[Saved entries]
--------------------------------------------------
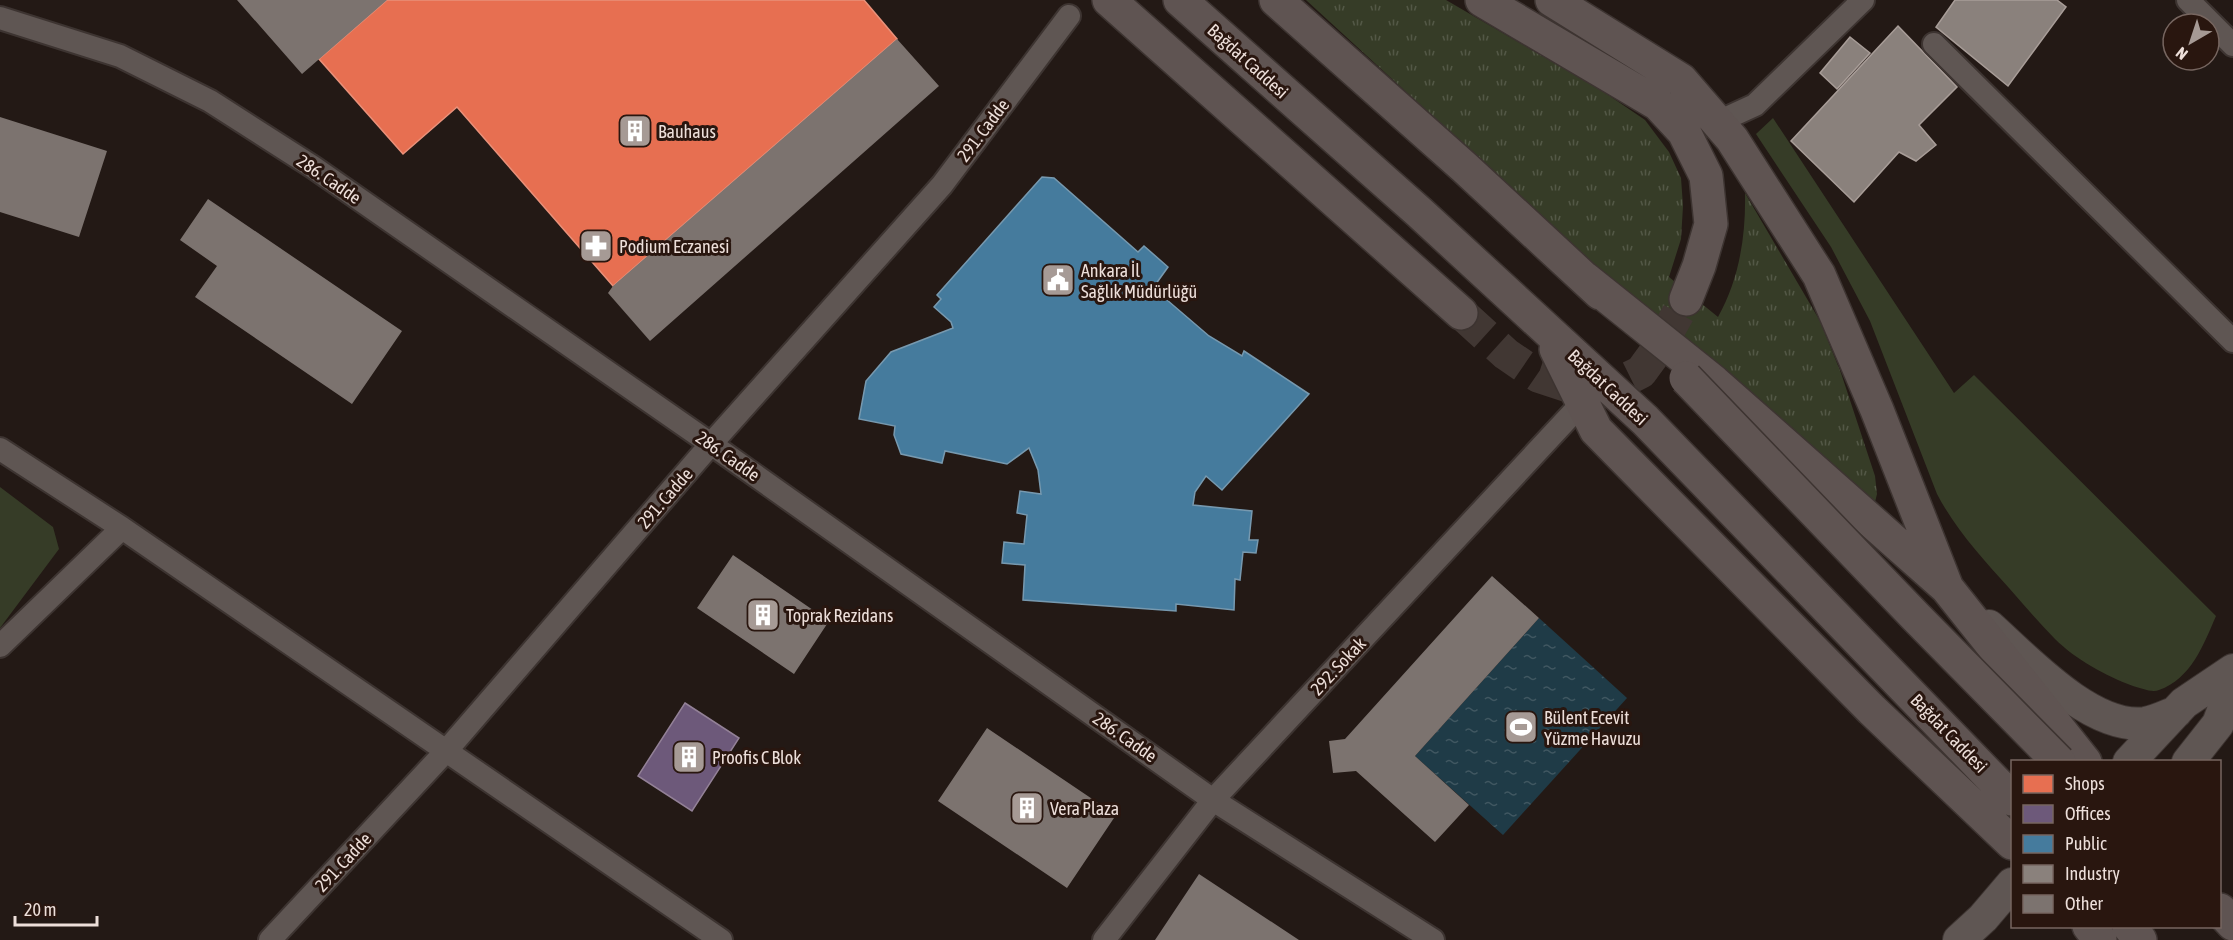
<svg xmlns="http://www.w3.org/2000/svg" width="2233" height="940" font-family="'Asap Condensed',sans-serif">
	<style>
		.grass { fill: url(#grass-tufts) }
		.green { fill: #363c27 }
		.water { fill: url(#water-ripples) }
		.shops { fill: #e76f51; stroke: #e9917a; stroke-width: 1.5 }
		.offices { fill: #6d597a; stroke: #938197; stroke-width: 1.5 }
		.public { fill: #457b9d; stroke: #7799af; stroke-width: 1.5 }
		.industry { fill: #8a817c; stroke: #a89d98; stroke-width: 1.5 }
		.building { fill: #7c736f }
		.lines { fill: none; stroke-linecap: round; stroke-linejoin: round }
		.primary-tunnel { stroke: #413733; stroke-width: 33; stroke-dasharray: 33 16; stroke-linecap: butt }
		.minor-casing { stroke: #3d3431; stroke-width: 26 }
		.secondary-casing { stroke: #3d3431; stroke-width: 34 }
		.primary-casing { stroke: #3d3431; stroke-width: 36 }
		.minor { stroke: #5f5653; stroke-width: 22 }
		.secondary { stroke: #5f5653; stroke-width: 32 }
		.primary { stroke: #5f5452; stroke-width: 33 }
		.primary-bridge-casing { stroke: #3d3431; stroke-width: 36; stroke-linecap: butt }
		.primary-bridge { stroke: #5f5452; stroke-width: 33 }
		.labels { text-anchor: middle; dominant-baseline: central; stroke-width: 6; stroke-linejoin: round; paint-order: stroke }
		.street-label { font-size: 18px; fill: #eddfda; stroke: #29160f }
		.poi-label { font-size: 18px; fill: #eddfda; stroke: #29160f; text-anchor: start }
	</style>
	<defs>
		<pattern id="grass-tufts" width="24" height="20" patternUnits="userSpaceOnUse" patternTransform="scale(1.5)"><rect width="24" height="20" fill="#363c27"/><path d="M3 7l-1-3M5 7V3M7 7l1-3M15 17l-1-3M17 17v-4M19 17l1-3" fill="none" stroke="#535846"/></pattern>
		<pattern id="water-ripples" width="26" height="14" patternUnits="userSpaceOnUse" patternTransform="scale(1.5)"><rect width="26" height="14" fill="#1f3b47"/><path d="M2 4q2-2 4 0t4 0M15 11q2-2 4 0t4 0" fill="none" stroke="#405761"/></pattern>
	</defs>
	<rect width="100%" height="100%" fill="#231915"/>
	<path class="grass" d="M1306,0H1446L1601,90L1645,120L1669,152L1681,178L1683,206L1681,239L1669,277L1718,317C1739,280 1746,236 1745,193L1820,321L1841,373L1875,476L1877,494L1874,506L1859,508Z"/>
	<path class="green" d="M1773,118L1954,393L1974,375L2216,616C2204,644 2191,679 2159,690C2152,693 2141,688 2133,686C2106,676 2075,659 2055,639C2039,623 2024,605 2009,588C1982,558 1956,530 1937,494L1870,321L1831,247L1756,134Z
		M0,487L53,527L59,549L0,628Z"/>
	<path class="water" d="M1539,618L1627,698L1503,835L1415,756Z"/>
	<path class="shops" d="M387,0H864L897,39L613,286L457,107L403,154L319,59Z"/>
	<path class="offices" d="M685,703L739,738L692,811L638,776Z"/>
	<path class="public" d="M1042,177L1054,178L1138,252L1144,246L1168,267L1153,288L1209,336L1242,356L1244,351L1309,394L1222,490L1206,476L1195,492L1193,505L1252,511L1249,540H1258L1256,553L1243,552L1240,580L1235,579L1234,610L1176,604V611L1023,600L1025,565L1002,563L1004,542L1024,544L1027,515L1017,513L1020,491L1041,494L1038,470L1029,448L1007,464L945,451L942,463L901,454L894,435L895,426L859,419L866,381L891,352L953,328L951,322L934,307L941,299L937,295Z"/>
	<path class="industry" d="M1955,0H2057L2066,7L2008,86L1936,27Z
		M1898,26L1957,87L1919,125L1936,145L1916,161L1899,152L1854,202L1791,141Z
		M1850,37L1870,53L1837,89L1820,73Z"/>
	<path class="building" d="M237,0H387L302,74Z
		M897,39L939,86L650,341L608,293L613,286Z
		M0,117L107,151L79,237L0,212Z
		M208,199L402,331L352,404L195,297L217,266L180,240Z
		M733,555L829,621L794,674L697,608Z
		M1492,576L1539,618L1415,756L1469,805L1435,842L1356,771L1333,773L1329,741L1345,739Z
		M987,728L1116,815L1067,888L938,801Z
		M1199,874L1299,940H1155Z"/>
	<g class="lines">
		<path class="primary-tunnel" d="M1461,313L1506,354L1538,376L1571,387H1611L1641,372L1660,346L1686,299"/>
		<defs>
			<path id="minor" d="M2188,0L2233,45
				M0,18L120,56L210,101L313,167L711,444L1213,800L1433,940
				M1934,44L2233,341
				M1718,122L1755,105L1863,0
				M0,449L122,528L721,940
				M0,646L122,528
				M270,940L447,750L711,444L942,185L1069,16
				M1104,940L1213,800L1583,402"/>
			<path id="secondary" d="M1989,626C2026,659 2091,730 2145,723C2156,721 2166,716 2176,712
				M2129,762L2184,703L2233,670
				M2188,762L2218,724L2233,684
				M1959,940L1983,918L2012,884"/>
			<path id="primary" d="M1109,0L1461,313
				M1180,0L1419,212L1645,420L2012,799
				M1276,0L1464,167L1600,293
				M1482,0L1658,104L1684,132L1706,176L1711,224L1699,266L1686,299
				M1552,0L1681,80L1732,139L1819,275L1877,410L1947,588
				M1584,278L1714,382L1947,588L2085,762
				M1556,349L1596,430L1872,710L2012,843
				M2220,910L2233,924
				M2089,926L2100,940
				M2129,926L2140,940"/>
		</defs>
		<use href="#minor" class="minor-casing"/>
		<use href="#secondary" class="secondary-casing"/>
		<use href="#primary" class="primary-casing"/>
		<use href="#minor" class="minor"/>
		<use href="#secondary" class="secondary"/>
		<use href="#primary" class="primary"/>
		<defs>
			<path id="primary-bridge" d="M1686,378L1915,616L2059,762"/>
		</defs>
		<use href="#primary-bridge" class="primary-bridge-casing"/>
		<use href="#primary-bridge" class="primary-bridge"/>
	</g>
	<defs>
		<symbol id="building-square" viewBox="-11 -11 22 22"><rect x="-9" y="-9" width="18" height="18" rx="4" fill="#a69a95" stroke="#29160f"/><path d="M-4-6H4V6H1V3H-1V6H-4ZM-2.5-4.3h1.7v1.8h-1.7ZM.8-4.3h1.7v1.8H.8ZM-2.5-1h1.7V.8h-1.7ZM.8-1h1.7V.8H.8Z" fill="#fff"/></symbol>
		<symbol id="pharmacy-square" viewBox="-11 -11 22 22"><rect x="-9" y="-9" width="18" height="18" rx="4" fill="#a69a95" stroke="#29160f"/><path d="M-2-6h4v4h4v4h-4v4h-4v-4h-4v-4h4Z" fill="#fff"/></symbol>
		<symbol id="civic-square" viewBox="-11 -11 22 22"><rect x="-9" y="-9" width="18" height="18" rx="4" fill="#a69a95" stroke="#29160f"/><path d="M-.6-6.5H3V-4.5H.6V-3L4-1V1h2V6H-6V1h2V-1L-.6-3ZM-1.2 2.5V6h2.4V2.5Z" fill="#fff"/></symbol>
		<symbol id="stadium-square" viewBox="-11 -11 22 22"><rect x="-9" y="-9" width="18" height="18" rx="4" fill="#a69a95" stroke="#29160f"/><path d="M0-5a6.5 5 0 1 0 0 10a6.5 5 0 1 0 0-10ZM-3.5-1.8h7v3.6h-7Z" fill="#fff"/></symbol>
	</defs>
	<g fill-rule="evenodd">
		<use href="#building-square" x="616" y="112" width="38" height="38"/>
		<use href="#pharmacy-square" x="577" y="227" width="38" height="38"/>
		<use href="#civic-square" x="1039" y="261" width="38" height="38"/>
		<use href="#building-square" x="744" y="596" width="38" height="38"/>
		<use href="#stadium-square" x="1502" y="708" width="38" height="38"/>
		<use href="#building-square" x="670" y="738" width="38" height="38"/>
		<use href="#building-square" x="1008" y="789" width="38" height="38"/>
	</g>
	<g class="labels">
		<g class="street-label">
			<text transform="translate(1248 61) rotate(42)">Bağdat Caddesi</text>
			<text transform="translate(983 130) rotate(-53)">291. Cadde</text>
			<text transform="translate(329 179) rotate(34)">286. Cadde</text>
			<text transform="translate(1608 387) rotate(43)">Bağdat Caddesi</text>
			<text transform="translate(728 456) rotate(35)">286. Cadde</text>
			<text transform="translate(665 498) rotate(-49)">291. Cadde</text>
			<text transform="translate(1338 666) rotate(-47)">292. Sokak</text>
			<text transform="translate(1949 733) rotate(46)">Bağdat Caddesi</text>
			<text transform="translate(1125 737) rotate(35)">286. Cadde</text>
			<text transform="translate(343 862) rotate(-47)">291. Cadde</text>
		</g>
		<g class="poi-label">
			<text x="658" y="131">Bauhaus</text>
			<text x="619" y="246">Podium Eczanesi</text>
			<text x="1081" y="270">Ankara İl<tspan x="1081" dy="21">Sağlık Müdürlüğü</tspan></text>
			<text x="786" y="615">Toprak Rezidans</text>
			<text x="1544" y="717">Bülent Ecevit<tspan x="1544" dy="21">Yüzme Havuzu</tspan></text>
			<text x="712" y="757">Proofis C Blok</text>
			<text x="1050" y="808">Vera Plaza</text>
		</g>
	</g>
	<rect x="2011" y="760" width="210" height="168" fill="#29160f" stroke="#776660" stroke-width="1.5"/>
	<rect x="2023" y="775" width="30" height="18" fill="#e76f51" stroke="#776660" stroke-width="1.5"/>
	<text x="2065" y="790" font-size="18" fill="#eddfda">Shops</text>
	<rect x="2023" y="805" width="30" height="18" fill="#6d597a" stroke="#776660" stroke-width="1.5"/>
	<text x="2065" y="820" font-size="18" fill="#eddfda">Offices</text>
	<rect x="2023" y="835" width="30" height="18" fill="#457b9d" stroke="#776660" stroke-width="1.5"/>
	<text x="2065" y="850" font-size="18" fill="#eddfda">Public</text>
	<rect x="2023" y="865" width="30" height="18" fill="#8a817c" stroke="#776660" stroke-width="1.5"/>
	<text x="2065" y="880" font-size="18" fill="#eddfda">Industry</text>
	<rect x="2023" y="895" width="30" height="18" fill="#7c736f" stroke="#776660" stroke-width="1.5"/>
	<text x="2065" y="910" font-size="18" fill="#eddfda">Other</text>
	<g transform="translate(2191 42) rotate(219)"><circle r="28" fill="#29160f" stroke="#776660" stroke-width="1.5"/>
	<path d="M0-4.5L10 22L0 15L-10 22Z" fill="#a69a95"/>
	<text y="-9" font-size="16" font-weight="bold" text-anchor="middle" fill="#eddfda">N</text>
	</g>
	<path d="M15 916v9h82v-9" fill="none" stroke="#eddfda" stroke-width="3"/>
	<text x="24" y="916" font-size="18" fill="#eddfda" stroke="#29160f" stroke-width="4.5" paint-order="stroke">20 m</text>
</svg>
--------------------------------------------------
-- AIM OF THE TASK --
Gather and copy every line of the data in which the string "lines" is found.

-- RESPONSE --
		.lines { fill: none; stroke-linecap: round; stroke-linejoin: round }
	<g class="lines">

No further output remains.